* Task description:
The answer must be every entry, retyped without a single difference.
** Opening Data for review block **
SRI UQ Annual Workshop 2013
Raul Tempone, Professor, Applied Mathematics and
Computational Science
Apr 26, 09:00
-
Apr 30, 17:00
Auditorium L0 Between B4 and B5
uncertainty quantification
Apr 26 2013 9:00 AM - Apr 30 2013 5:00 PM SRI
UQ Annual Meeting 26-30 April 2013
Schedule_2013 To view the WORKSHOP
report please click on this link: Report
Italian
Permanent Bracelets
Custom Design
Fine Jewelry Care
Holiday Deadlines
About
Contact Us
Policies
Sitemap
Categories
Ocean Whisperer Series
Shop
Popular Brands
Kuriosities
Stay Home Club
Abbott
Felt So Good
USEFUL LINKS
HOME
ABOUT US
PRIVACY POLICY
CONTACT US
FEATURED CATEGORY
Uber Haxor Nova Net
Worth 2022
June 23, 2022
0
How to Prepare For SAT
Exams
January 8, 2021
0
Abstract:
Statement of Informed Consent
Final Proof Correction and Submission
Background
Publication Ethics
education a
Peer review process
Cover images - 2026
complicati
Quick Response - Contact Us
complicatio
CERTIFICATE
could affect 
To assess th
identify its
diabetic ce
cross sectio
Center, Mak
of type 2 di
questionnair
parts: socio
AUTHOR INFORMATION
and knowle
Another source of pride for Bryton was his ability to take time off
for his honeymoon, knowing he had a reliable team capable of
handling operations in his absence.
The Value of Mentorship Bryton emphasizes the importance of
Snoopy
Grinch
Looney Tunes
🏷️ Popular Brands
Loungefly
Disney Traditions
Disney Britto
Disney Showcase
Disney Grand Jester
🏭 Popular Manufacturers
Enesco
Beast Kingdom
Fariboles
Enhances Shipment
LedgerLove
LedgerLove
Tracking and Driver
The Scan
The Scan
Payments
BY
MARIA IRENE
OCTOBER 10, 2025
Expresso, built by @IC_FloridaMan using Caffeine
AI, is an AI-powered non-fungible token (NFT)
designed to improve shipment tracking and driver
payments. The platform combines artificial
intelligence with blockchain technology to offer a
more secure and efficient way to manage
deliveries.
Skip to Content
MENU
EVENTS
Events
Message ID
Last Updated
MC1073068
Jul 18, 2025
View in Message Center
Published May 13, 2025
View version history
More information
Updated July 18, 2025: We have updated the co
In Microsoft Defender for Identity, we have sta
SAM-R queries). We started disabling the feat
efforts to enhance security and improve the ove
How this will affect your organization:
** Closing Data for review block **
* Task output:
SRI UQ Annual Workshop 2013
Raul Tempone, Professor, Applied Mathematics and
Computational Science
Apr 26, 09:00
-
Apr 30, 17:00
Auditorium L0 Between B4 and B5
uncertainty quantification
Apr 26 2013 9:00 AM - Apr 30 2013 5:00 PM SRI
UQ Annual Meeting 26-30 April 2013
Schedule_2013 To view the WORKSHOP
report please click on this link: Report
Italian
Permanent Bracelets
Custom Design
Fine Jewelry Care
Holiday Deadlines
About
Contact Us
Policies
Sitemap
Categories
Ocean Whisperer Series
Shop
Popular Brands
Kuriosities
Stay Home Club
Abbott
Felt So Good
USEFUL LINKS
HOME
ABOUT US
PRIVACY POLICY
CONTACT US
FEATURED CATEGORY
Uber Haxor Nova Net
Worth 2022
June 23, 2022
0
How to Prepare For SAT
Exams
January 8, 2021
0
Abstract:
Statement of Informed Consent
Final Proof Correction and Submission
Background
Publication Ethics
education a
Peer review process
Cover images - 2026
complicati
Quick Response - Contact Us
complicatio
CERTIFICATE
could affect 
To assess th
identify its
diabetic ce
cross sectio
Center, Mak
of type 2 di
questionnair
parts: socio
AUTHOR INFORMATION
and knowle
Another source of pride for Bryton was his ability to take time off
for his honeymoon, knowing he had a reliable team capable of
handling operations in his absence.
The Value of Mentorship Bryton emphasizes the importance of
Snoopy
Grinch
Looney Tunes
🏷️ Popular Brands
Loungefly
Disney Traditions
Disney Britto
Disney Showcase
Disney Grand Jester
🏭 Popular Manufacturers
Enesco
Beast Kingdom
Fariboles
Enhances Shipment
LedgerLove
LedgerLove
Tracking and Driver
The Scan
The Scan
Payments
BY
MARIA IRENE
OCTOBER 10, 2025
Expresso, built by @IC_FloridaMan using Caffeine
AI, is an AI-powered non-fungible token (NFT)
designed to improve shipment tracking and driver
payments. The platform combines artificial
intelligence with blockchain technology to offer a
more secure and efficient way to manage
deliveries.
Skip to Content
MENU
EVENTS
Events
Message ID
Last Updated
MC1073068
Jul 18, 2025
View in Message Center
Published May 13, 2025
View version history
More information
Updated July 18, 2025: We have updated the co
In Microsoft Defender for Identity, we have sta
SAM-R queries). We started disabling the feat
efforts to enhance security and improve the ove
How this will affect your organization:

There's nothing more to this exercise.